| TASK PROMPT |
Reproduce all the lines below exactly and omit the images.

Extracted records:
● ● ● ● ● ● ●

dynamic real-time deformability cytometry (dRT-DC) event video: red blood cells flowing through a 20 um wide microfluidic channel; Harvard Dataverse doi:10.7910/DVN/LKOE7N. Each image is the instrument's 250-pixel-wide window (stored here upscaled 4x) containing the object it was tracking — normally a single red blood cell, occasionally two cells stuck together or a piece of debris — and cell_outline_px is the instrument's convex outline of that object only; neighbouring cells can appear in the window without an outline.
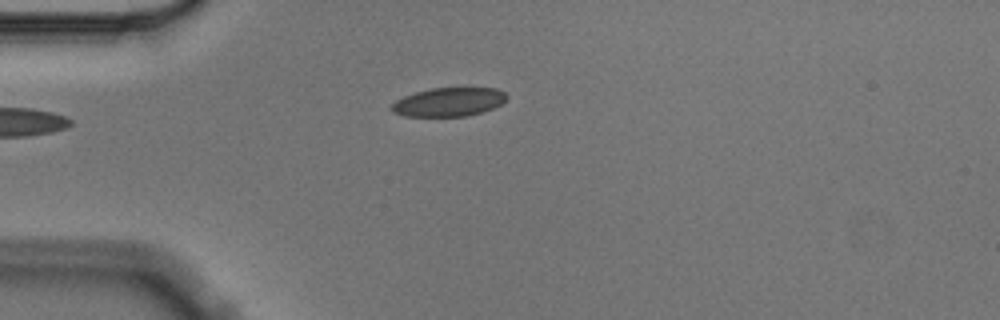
{"species": "Egyptian fruit bat (a non-hibernating species)", "species_latin": "Rousettus aegyptiacus", "temperature_condition": "cold", "stored_images_in_passage": 5, "camera_frame_rate_fps": 3000, "um_per_image_px": 0.085, "animal": {"sex": "male"}, "frame": {"image": 1, "passage_image": 5, "time_ms": 1.333, "image_size_px": [1000, 320], "cell_outline_px": [[508, 96], [500, 104], [492, 108], [468, 116], [404, 116], [392, 112], [388, 108], [396, 100], [404, 96], [416, 92], [432, 88], [496, 88], [504, 92]], "centroid_in_image_um": [38.1, 8.67], "position_along_channel_um": 46.9, "area_um2": 19.19}}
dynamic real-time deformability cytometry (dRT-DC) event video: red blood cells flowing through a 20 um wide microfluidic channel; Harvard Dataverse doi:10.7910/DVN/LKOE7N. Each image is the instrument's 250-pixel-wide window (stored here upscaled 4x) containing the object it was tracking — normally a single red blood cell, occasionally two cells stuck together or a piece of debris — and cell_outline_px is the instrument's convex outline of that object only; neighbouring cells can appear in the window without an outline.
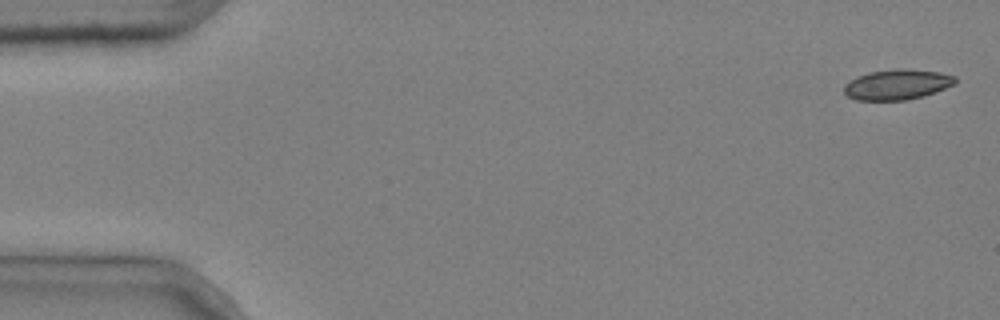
{"species": "common noctule bat (a hibernating species)", "species_latin": "Nyctalus noctula", "temperature_condition": "cold", "stored_images_in_passage": 5, "camera_frame_rate_fps": 3000, "um_per_image_px": 0.085, "animal": {"sex": "male", "body_mass_g": 20.4}, "frame": {"image": 1, "passage_image": 1, "time_ms": 0.0, "image_size_px": [1000, 320], "cell_outline_px": [[956, 84], [924, 96], [908, 100], [856, 100], [848, 96], [844, 92], [844, 84], [848, 80], [856, 76], [868, 72], [896, 68], [940, 72], [956, 76]], "centroid_in_image_um": [76.24, 7.18], "position_along_channel_um": 8.8, "area_um2": 19.83}}
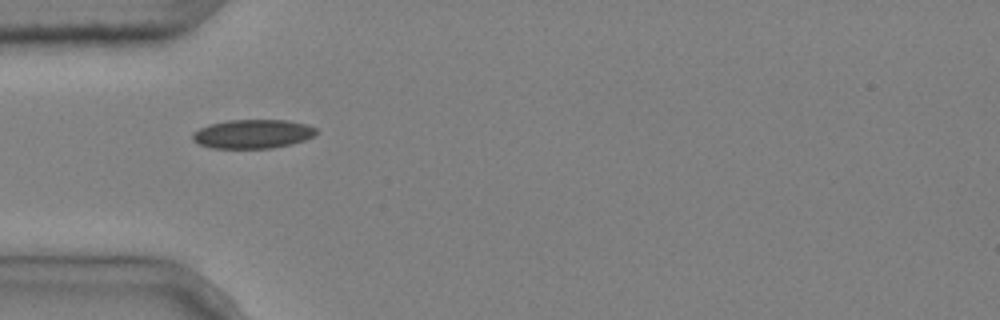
{"frame": {"image": 2, "passage_image": 5, "time_ms": 1.333, "image_size_px": [1000, 320], "cell_outline_px": [[316, 136], [292, 144], [272, 148], [212, 148], [200, 144], [192, 140], [192, 132], [208, 124], [228, 120], [288, 120], [308, 124], [316, 128]], "centroid_in_image_um": [21.49, 11.38], "position_along_channel_um": 63.5, "area_um2": 21.04}}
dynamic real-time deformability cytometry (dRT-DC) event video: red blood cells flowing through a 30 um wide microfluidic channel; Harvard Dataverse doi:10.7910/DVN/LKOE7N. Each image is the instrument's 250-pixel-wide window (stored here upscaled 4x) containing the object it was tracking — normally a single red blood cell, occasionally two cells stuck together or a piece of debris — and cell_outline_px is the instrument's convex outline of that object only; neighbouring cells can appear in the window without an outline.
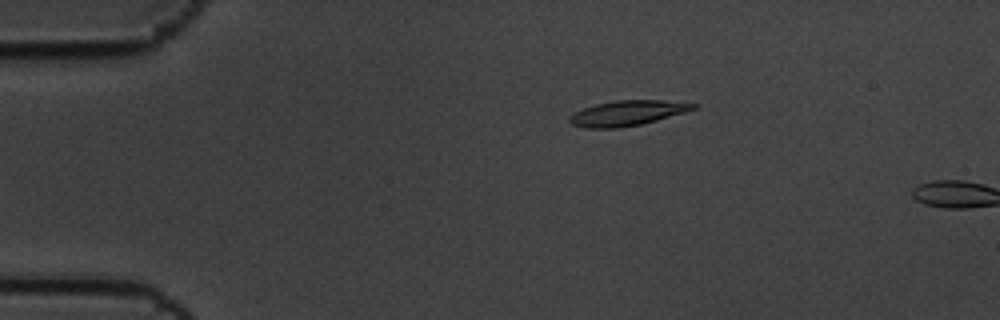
{"species": "common noctule bat (a hibernating species)", "species_latin": "Nyctalus noctula", "temperature_condition": "cold", "stored_images_in_passage": 2, "camera_frame_rate_fps": 3000, "um_per_image_px": 0.085, "animal": {"sex": "male", "body_mass_g": 19.5, "forearm_length_mm": 54.6}, "frame": {"image": 1, "passage_image": 1, "time_ms": 0.0, "image_size_px": [1000, 320], "cell_outline_px": [[700, 104], [696, 108], [684, 112], [656, 120], [640, 124], [620, 128], [584, 128], [572, 124], [568, 120], [568, 116], [584, 108], [596, 104], [616, 100], [660, 100]], "centroid_in_image_um": [53.3, 9.61], "position_along_channel_um": 31.7, "area_um2": 17.98}}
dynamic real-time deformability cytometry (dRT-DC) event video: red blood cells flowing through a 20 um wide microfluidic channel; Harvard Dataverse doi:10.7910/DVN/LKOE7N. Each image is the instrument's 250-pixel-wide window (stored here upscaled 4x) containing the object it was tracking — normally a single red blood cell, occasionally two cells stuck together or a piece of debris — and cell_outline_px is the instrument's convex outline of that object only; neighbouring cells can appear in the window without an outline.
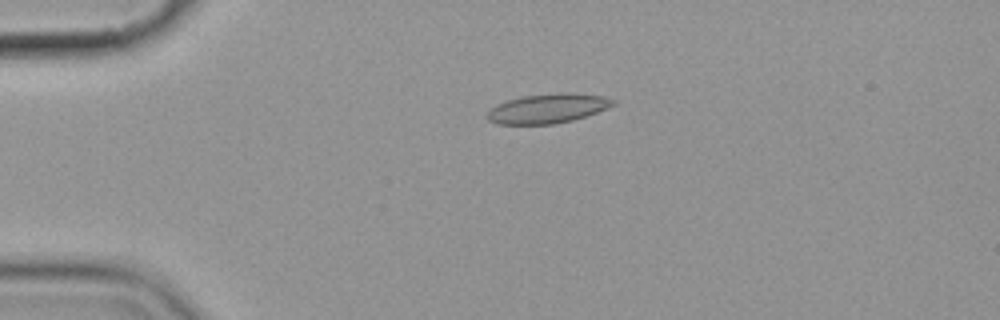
{"species": "common noctule bat (a hibernating species)", "species_latin": "Nyctalus noctula", "temperature_condition": "cold", "stored_images_in_passage": 5, "camera_frame_rate_fps": 3000, "um_per_image_px": 0.085, "animal": {"sex": "female", "body_mass_g": 19.9}, "frame": {"image": 1, "passage_image": 4, "time_ms": 3.667, "image_size_px": [1000, 320], "cell_outline_px": [[616, 104], [596, 112], [572, 120], [556, 124], [496, 124], [488, 120], [484, 116], [496, 104], [508, 100], [524, 96], [560, 92], [568, 92], [604, 96], [616, 100]], "centroid_in_image_um": [46.54, 9.22], "position_along_channel_um": 38.5, "area_um2": 21.62}}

● ● ● ● ● ● ●

| RESULT OF THIS EXERCISE |
dynamic real-time deformability cytometry (dRT-DC) event video: red blood cells flowing through a 20 um wide microfluidic channel; Harvard Dataverse doi:10.7910/DVN/LKOE7N. Each image is the instrument's 250-pixel-wide window (stored here upscaled 4x) containing the object it was tracking — normally a single red blood cell, occasionally two cells stuck together or a piece of debris — and cell_outline_px is the instrument's convex outline of that object only; neighbouring cells can appear in the window without an outline.
{"species": "Egyptian fruit bat (a non-hibernating species)", "species_latin": "Rousettus aegyptiacus", "temperature_condition": "cold", "stored_images_in_passage": 5, "camera_frame_rate_fps": 3000, "um_per_image_px": 0.085, "animal": {"sex": "male"}, "frame": {"image": 1, "passage_image": 5, "time_ms": 1.333, "image_size_px": [1000, 320], "cell_outline_px": [[508, 96], [500, 104], [492, 108], [468, 116], [404, 116], [392, 112], [388, 108], [396, 100], [404, 96], [416, 92], [432, 88], [496, 88], [504, 92]], "centroid_in_image_um": [38.1, 8.67], "position_along_channel_um": 46.9, "area_um2": 19.19}}
dynamic real-time deformability cytometry (dRT-DC) event video: red blood cells flowing through a 20 um wide microfluidic channel; Harvard Dataverse doi:10.7910/DVN/LKOE7N. Each image is the instrument's 250-pixel-wide window (stored here upscaled 4x) containing the object it was tracking — normally a single red blood cell, occasionally two cells stuck together or a piece of debris — and cell_outline_px is the instrument's convex outline of that object only; neighbouring cells can appear in the window without an outline.
{"species": "common noctule bat (a hibernating species)", "species_latin": "Nyctalus noctula", "temperature_condition": "cold", "stored_images_in_passage": 5, "camera_frame_rate_fps": 3000, "um_per_image_px": 0.085, "animal": {"sex": "male", "body_mass_g": 20.4}, "frame": {"image": 1, "passage_image": 1, "time_ms": 0.0, "image_size_px": [1000, 320], "cell_outline_px": [[956, 84], [924, 96], [908, 100], [856, 100], [848, 96], [844, 92], [844, 84], [848, 80], [856, 76], [868, 72], [896, 68], [940, 72], [956, 76]], "centroid_in_image_um": [76.24, 7.18], "position_along_channel_um": 8.8, "area_um2": 19.83}}
{"frame": {"image": 2, "passage_image": 5, "time_ms": 1.333, "image_size_px": [1000, 320], "cell_outline_px": [[316, 136], [292, 144], [272, 148], [212, 148], [200, 144], [192, 140], [192, 132], [208, 124], [228, 120], [288, 120], [308, 124], [316, 128]], "centroid_in_image_um": [21.49, 11.38], "position_along_channel_um": 63.5, "area_um2": 21.04}}
dynamic real-time deformability cytometry (dRT-DC) event video: red blood cells flowing through a 30 um wide microfluidic channel; Harvard Dataverse doi:10.7910/DVN/LKOE7N. Each image is the instrument's 250-pixel-wide window (stored here upscaled 4x) containing the object it was tracking — normally a single red blood cell, occasionally two cells stuck together or a piece of debris — and cell_outline_px is the instrument's convex outline of that object only; neighbouring cells can appear in the window without an outline.
{"species": "common noctule bat (a hibernating species)", "species_latin": "Nyctalus noctula", "temperature_condition": "cold", "stored_images_in_passage": 2, "camera_frame_rate_fps": 3000, "um_per_image_px": 0.085, "animal": {"sex": "male", "body_mass_g": 19.5, "forearm_length_mm": 54.6}, "frame": {"image": 1, "passage_image": 1, "time_ms": 0.0, "image_size_px": [1000, 320], "cell_outline_px": [[700, 104], [696, 108], [684, 112], [656, 120], [640, 124], [620, 128], [584, 128], [572, 124], [568, 120], [568, 116], [584, 108], [596, 104], [616, 100], [660, 100]], "centroid_in_image_um": [53.3, 9.61], "position_along_channel_um": 31.7, "area_um2": 17.98}}
dynamic real-time deformability cytometry (dRT-DC) event video: red blood cells flowing through a 20 um wide microfluidic channel; Harvard Dataverse doi:10.7910/DVN/LKOE7N. Each image is the instrument's 250-pixel-wide window (stored here upscaled 4x) containing the object it was tracking — normally a single red blood cell, occasionally two cells stuck together or a piece of debris — and cell_outline_px is the instrument's convex outline of that object only; neighbouring cells can appear in the window without an outline.
{"species": "common noctule bat (a hibernating species)", "species_latin": "Nyctalus noctula", "temperature_condition": "cold", "stored_images_in_passage": 5, "camera_frame_rate_fps": 3000, "um_per_image_px": 0.085, "animal": {"sex": "female", "body_mass_g": 19.9}, "frame": {"image": 1, "passage_image": 4, "time_ms": 3.667, "image_size_px": [1000, 320], "cell_outline_px": [[616, 104], [596, 112], [572, 120], [556, 124], [496, 124], [488, 120], [484, 116], [496, 104], [508, 100], [524, 96], [560, 92], [568, 92], [604, 96], [616, 100]], "centroid_in_image_um": [46.54, 9.22], "position_along_channel_um": 38.5, "area_um2": 21.62}}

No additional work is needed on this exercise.